April 27, 2024

Greenspan says, He doesn’t understand home pricing !

Alan Greenspan this morning said that when it comes to regular homes sales, that do not include Foreclosed or Short Sold properties  prices have flat lined nationwide. He went on to say that he does not understand why Foreclosed Homes and Short Sales are happening at such deep discounts to the market and actually making the average price of homes look like it is still dropping. I had to get typing here, Dear Alan, as a professional is the Fort Lauderdale Real Estate market please let me help you shed some light on your questions.

The first asnwer is simple, foreclosuers are not happening in great numbers in the best neighborhoods in town, Fort Lauderdale Real Estate Foreclosurer List, they are not on the beach (there is always an occasional exepction). These home were always in less expensive locations and continue to drive down the average price of all home sales as they move through the inventory.

Now lets discuss the more complicated issues. I hope to do so on a few fronts and maybe I will get lucky and someone of influence will read this and some light bulbs will go off. I sincerely do agree that there is no recovery to be had in this country until, the risk factor of construction is taken away, people are back to work, and the desire for housing ownership returns.

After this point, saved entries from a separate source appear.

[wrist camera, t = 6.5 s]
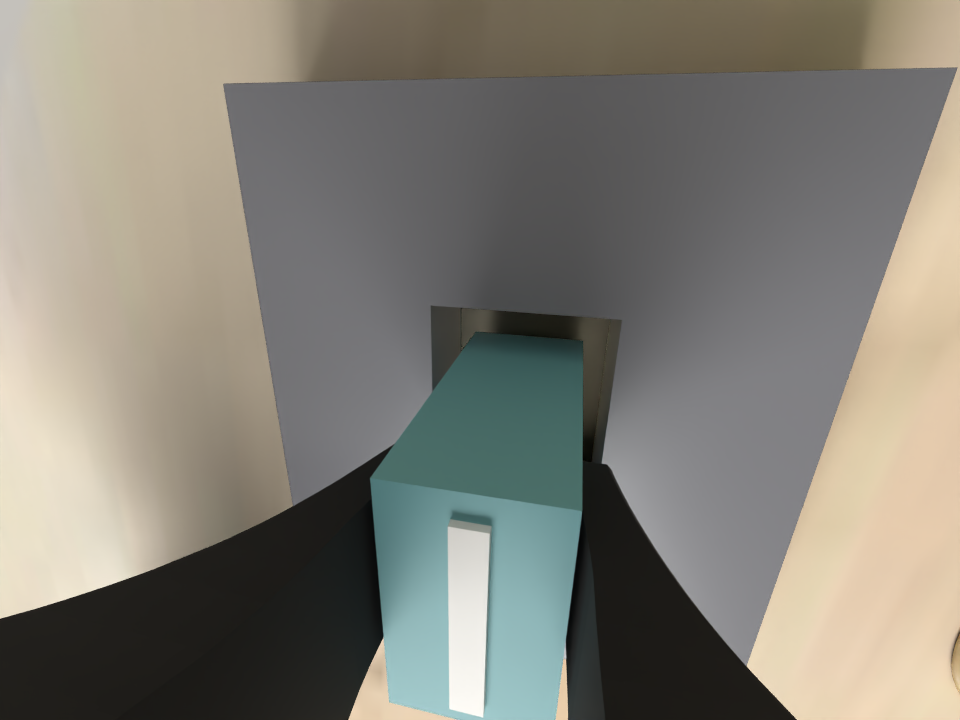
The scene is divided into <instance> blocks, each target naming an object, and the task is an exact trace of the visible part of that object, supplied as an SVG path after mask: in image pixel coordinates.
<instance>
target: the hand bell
mask: <svg viewBox="0 0 960 720" xmlns="http://www.w3.org/2000/svg"><path fill="white" fill-rule="evenodd" d="M951 667H952V676H953V679H954V682H955V685H956V687H957V690H958V692H959V693H960V634H959V636H958V639H957V641H956V644H955V648H954V652H953V655H952V663H951Z"/></svg>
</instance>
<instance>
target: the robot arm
mask: <svg viewBox="0 0 960 720" xmlns="http://www.w3.org/2000/svg"><path fill="white" fill-rule="evenodd" d="M393 446H394V444H393V445H392V446H390V447H389V448H387V449H386V450H384V451H383V452H381V453H379V454H378V455H376V456H375V457H373V458H372V459H370V460H369V461H367V462H366V463H364V464H363V465H361V466H359V467H358V468H356V469H355V470H353V471H352V472H350V473H348V474H347V475H345V476H344V477H342V478H340V479H339V480H337V481H336V482H334V483H332V484H331V485H329V486H327V487H326V488H324V489H322V490H320V491H319V492H317V493H315V494H313V495H312V496H310V497H308V498H306V499H305V500H303V501H301V502H299V503H298V504H296V505H294V506H293V507H291V508H289V509H287V510H285V511H284V512H282V513H280V514H278V515H276V516H274V517H272V518H270V519H268V520H266V521H264V522H262V523H260V524H258V525H256V526H254V527H252V528H250V529H248V530H246V531H243V532H241V533H239V534H237V535H235V536H233V537H231V538H229V539H226V540H224V541H222V542H220V543H217V544H215V545H213V546H210V547H208V548H205V549H203V550H200V551H198V552H195V553H193V554H191V555H188V556H186V557H183V558H181V559H178V560H176V561H173V562H171V563H168V564H166V565H163V566H161V567H158V568H156V569H154V570H151V571H148V572H145V573H143V574H140V575H137V576H134V577H131V578H129V579H126V580H123V581H120V582H117V583H115V584H112V585H109V586H106V587H103V588H100V589H97V590H94V591H91V592H88V593H85V594H82V595H79V596H76V597H72V598H69V599H66V600H63V601H60V602H57V603H53V604H50V605H47V606H44V607H40V608H37V609H34V610H30V611H27V612H23V613H19V614H16V615H12V616H9V617H5V618H2V619H0V720H348V719H349V716H350V714H351V711H352V708H353V706H354V703H355V700H356V697H357V695H358V692H359V690H360V687H361V685H362V683H363V680H364V678H365V676H366V673H367V671H368V669H369V666H370V664H371V662H372V660H373V658H374V656H375V654H376V651H377V649H378V647H379V645H380V643H381V641H382V639H383V637H384V635H383V623H382V611H381V600H380V588H379V576H378V565H377V553H376V542H375V530H374V518H373V507H372V495H371V483H370V478H371V476H372V475H373V473H374V472H375V471H376V469H377V468H378V467H379V465H380V464H381V462H382V461H383V460H384V458H385V457H386V455H387V454H388V453H389V451H390V450H391V449H392V447H393ZM566 665H567V691H568V720H796V718H795V717H794V716H793V715H792V714H791V713H790V712H789V711H788V710H787V709H786V708H785V707H784V706H783V705H782V704H781V703H780V702H779V701H778V700H777V698H776V697H775V696H774V695H773V694H772V693H771V692H770V691H769V690H768V689H767V688H766V687H765V686H764V685H763V684H762V683H761V682H760V681H759V680H758V678H757V677H756V676H755V675H754V674H753V673H752V672H751V671H750V670H749V669H748V668H747V666H746V665H745V664H744V663H743V662H742V661H741V660H740V658H739V657H738V656H737V655H736V654H735V653H734V651H733V650H732V649H731V648H730V647H729V646H728V645H727V643H726V642H725V641H724V640H723V639H722V637H721V636H720V635H719V634H718V633H717V631H716V630H715V629H714V628H713V626H712V625H711V624H710V623H709V622H708V620H707V619H706V618H705V617H704V615H703V614H702V613H701V612H700V610H699V609H698V608H697V606H696V605H695V604H694V603H693V601H692V600H691V599H690V597H689V596H688V595H687V593H686V592H685V590H684V589H683V588H682V586H681V585H680V584H679V582H678V581H677V579H676V578H675V577H674V575H673V574H672V572H671V571H670V570H669V568H668V567H667V565H666V564H665V562H664V561H663V559H662V558H661V556H660V555H659V553H658V552H657V550H656V549H655V547H654V546H653V544H652V543H651V541H650V539H649V538H648V536H647V534H646V533H645V531H644V530H643V528H642V526H641V525H640V523H639V522H638V520H637V518H636V516H635V515H634V513H633V511H632V510H631V508H630V506H629V504H628V502H627V500H626V499H625V497H624V495H623V493H622V491H621V489H620V487H619V485H618V483H617V481H616V479H615V477H614V474H613V472H612V470H611V469H610V467H609V466H608V465H607V464H601V463H594V462H587V461H583V470H582V517H581V525H580V533H579V541H578V548H577V556H576V564H575V572H574V579H573V587H572V595H571V603H570V610H569V618H568V626H567V634H566Z"/></svg>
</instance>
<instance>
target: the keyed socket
mask: <svg viewBox="0 0 960 720" xmlns="http://www.w3.org/2000/svg"><path fill="white" fill-rule="evenodd" d="M957 68H958V67H957ZM957 68H912V69H867V70H822V71H776V72H731V73H686V74H640V75H595V76H550V77H504V78H459V79H414V80H368V81H323V82H278V83H232V84H223V86H224V92H225V98H226V104H227V110H228V116H229V122H230V128H231V134H232V140H233V146H234V152H235V158H236V164H237V170H238V176H239V182H240V188H241V194H242V200H243V206H244V212H245V218H246V225H247V231H248V237H249V243H250V249H251V255H252V261H253V267H254V273H255V279H256V285H257V291H258V297H259V303H260V309H261V315H262V321H263V327H264V333H265V339H266V345H267V351H268V357H269V363H270V369H271V375H272V381H273V388H274V394H275V400H276V406H277V412H278V418H279V424H280V430H281V436H282V442H283V448H284V454H285V460H286V466H287V472H288V478H289V484H290V490H291V496H292V502H293V506H294V505H296V504H298V503H299V502H301V501H303V500H305V499H306V498H308V497H310V496H312V495H313V494H315V493H317V492H319V491H320V490H322V489H324V488H326V487H327V486H329V485H331V484H332V483H334V482H336V481H337V480H339V479H340V478H342V477H344V476H345V475H347V474H348V473H350V472H352V471H353V470H355V469H356V468H358V467H359V466H361V465H363V464H364V463H366V462H367V461H369V460H370V459H372V458H373V457H375V456H376V455H378V454H379V453H381V452H383V451H384V450H386V449H387V448H389V447H390V446H392V445H393V444H395V443H396V442H397V440H398V439H399V437H400V436H401V435H402V433H403V432H404V431H405V429H406V428H407V426H408V425H409V424H410V422H411V421H412V419H413V418H414V417H415V415H416V414H417V412H418V411H419V410H420V408H421V407H422V406H423V404H424V403H425V401H426V400H427V399H428V397H429V396H430V394H431V393H432V392H433V390H434V389H435V388H436V386H437V385H438V383H439V382H440V381H441V379H442V378H443V376H444V375H445V374H446V372H447V371H448V370H449V368H450V367H451V365H452V364H453V363H454V361H455V360H456V358H457V357H458V356H459V354H460V353H461V308H471V309H484V310H498V311H511V312H524V313H537V314H550V315H563V316H577V317H590V318H603V319H610V324H609V331H608V339H607V347H606V354H605V362H604V369H603V377H602V385H601V392H600V400H599V407H598V415H597V423H596V430H595V438H594V445H593V453H592V461H591V462H594V463H601V464H607V465H608V466H609V467H610V469H611V470H612V472H613V474H614V477H615V479H616V481H617V483H618V485H619V487H620V489H621V491H622V493H623V495H624V497H625V499H626V500H627V502H628V504H629V506H630V508H631V510H632V511H633V513H634V515H635V516H636V518H637V520H638V522H639V523H640V525H641V526H642V528H643V530H644V531H645V533H646V534H647V536H648V538H649V539H650V541H651V543H652V544H653V546H654V547H655V549H656V550H657V552H658V553H659V555H660V556H661V558H662V559H663V561H664V562H665V564H666V565H667V567H668V568H669V570H670V571H671V572H672V574H673V575H674V577H675V578H676V579H677V581H678V582H679V584H680V585H681V586H682V588H683V589H684V590H685V592H686V593H687V595H688V596H689V597H690V599H691V600H692V601H693V603H694V604H695V605H696V606H697V608H698V609H699V610H700V612H701V613H702V614H703V615H704V617H705V618H706V619H707V620H708V622H709V623H710V624H711V625H712V626H713V628H714V629H715V630H716V631H717V633H718V634H719V635H720V636H721V637H722V639H723V640H724V641H725V642H726V643H727V645H728V646H729V647H730V648H731V649H732V650H733V651H734V653H735V654H736V655H737V656H738V657H739V658H740V660H741V661H742V662H743V663H744V664H745V665H746V666H747V663H748V660H749V657H750V654H751V652H752V649H753V646H754V643H755V640H756V637H757V635H758V632H759V629H760V626H761V623H762V620H763V618H764V615H765V612H766V609H767V606H768V603H769V601H770V598H771V595H772V592H773V589H774V586H775V584H776V581H777V578H778V575H779V572H780V569H781V567H782V564H783V561H784V558H785V555H786V552H787V550H788V547H789V544H790V541H791V538H792V535H793V533H794V530H795V527H796V524H797V521H798V518H799V516H800V513H801V510H802V507H803V504H804V501H805V499H806V496H807V493H808V490H809V487H810V484H811V482H812V479H813V476H814V473H815V470H816V467H817V465H818V462H819V459H820V456H821V453H822V450H823V448H824V445H825V442H826V439H827V436H828V433H829V431H830V428H831V425H832V422H833V419H834V416H835V413H836V411H837V408H838V405H839V402H840V399H841V396H842V394H843V391H844V388H845V385H846V382H847V379H848V377H849V374H850V371H851V368H852V365H853V362H854V360H855V357H856V354H857V351H858V348H859V345H860V343H861V340H862V337H863V334H864V331H865V328H866V326H867V323H868V320H869V317H870V314H871V311H872V309H873V306H874V303H875V300H876V297H877V294H878V292H879V289H880V286H881V283H882V280H883V277H884V275H885V272H886V269H887V266H888V263H889V260H890V258H891V255H892V252H893V249H894V246H895V243H896V241H897V238H898V235H899V232H900V229H901V226H902V224H903V221H904V218H905V215H906V212H907V209H908V207H909V204H910V201H911V198H912V195H913V192H914V190H915V187H916V184H917V181H918V178H919V175H920V173H921V170H922V167H923V164H924V161H925V158H926V155H927V153H928V150H929V147H930V144H931V141H932V138H933V136H934V133H935V130H936V127H937V124H938V121H939V119H940V116H941V113H942V110H943V107H944V104H945V102H946V99H947V96H948V93H949V90H950V87H951V85H952V82H953V79H954V76H955V73H956V70H957ZM563 659H566V641H565V649H564V657H563Z"/></svg>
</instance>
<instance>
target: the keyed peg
mask: <svg viewBox="0 0 960 720" xmlns="http://www.w3.org/2000/svg"><path fill="white" fill-rule="evenodd" d="M582 470H583V341H580V340H568V339H557V338H545V337H533V336H522V335H510V334H498V333H487V332H475V334H474V335H473V336H472V338H471V339H470V340H469V342H468V343H467V345H466V346H465V347H464V349H463V350H462V352H461V353H460V354H459V356H458V357H457V358H456V360H455V361H454V363H453V364H452V365H451V367H450V368H449V370H448V371H447V372H446V374H445V375H444V376H443V378H442V379H441V381H440V382H439V383H438V385H437V386H436V388H435V389H434V390H433V392H432V393H431V394H430V396H429V397H428V399H427V400H426V401H425V403H424V404H423V406H422V407H421V408H420V410H419V411H418V412H417V414H416V415H415V417H414V418H413V419H412V421H411V422H410V424H409V425H408V426H407V428H406V429H405V431H404V432H403V433H402V435H401V436H400V437H399V439H398V440H397V442H396V443H395V444H394V446H393V447H392V449H391V450H390V451H389V453H388V454H387V455H386V457H385V458H384V460H383V461H382V462H381V464H380V465H379V467H378V468H377V469H376V471H375V472H374V473H373V475H372V476H371V478H370V483H371V495H372V507H373V518H374V530H375V542H376V553H377V565H378V576H379V588H380V600H381V611H382V623H383V635H384V646H385V658H386V670H387V681H388V693H389V702H390V703H394V704H398V705H402V706H406V707H410V708H414V709H418V710H422V711H426V712H430V713H434V714H438V715H442V716H446V717H449V718H453V719H457V720H555V719H556V711H557V703H558V696H559V688H560V680H561V672H562V665H563V657H564V649H565V641H566V634H567V626H568V618H569V610H570V603H571V595H572V587H573V579H574V572H575V564H576V556H577V548H578V541H579V533H580V525H581V517H582Z"/></svg>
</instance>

1) Banks are in processing madness. They appear to see no reason to get deals done quickly. Between insurance policies on their assets and government programs which help them along, urgency is gone. Someone has to pay for the outrageous time these hardship short sales take to process, and even though we don’t seem to understand it,  its all of us who are paying.   Part of the time factor, and failure rate, becomes priced into the asset with the “I don’t want to deal with a short sale attitude”. One example file , over a year old, has cost the bank 30% of the asset since the time they first had a chance to react, the government, you and I are picking up part of the tab. Taxes due, mortgage payments in arrears, past due maintance, dropping prices, buyers who left, bank foreclosurers of identical properties at lower prices have all hurt this asset. Solution –  place a time frame on all insurance and government programs such as HAFA  from the time a short sale offer is given to the bank, if they don’t react all programs need to disappear, if the bank does not react they should automatically waive their ability to ever seek a defiecency judgment. I will bet their ability to process would change quickly.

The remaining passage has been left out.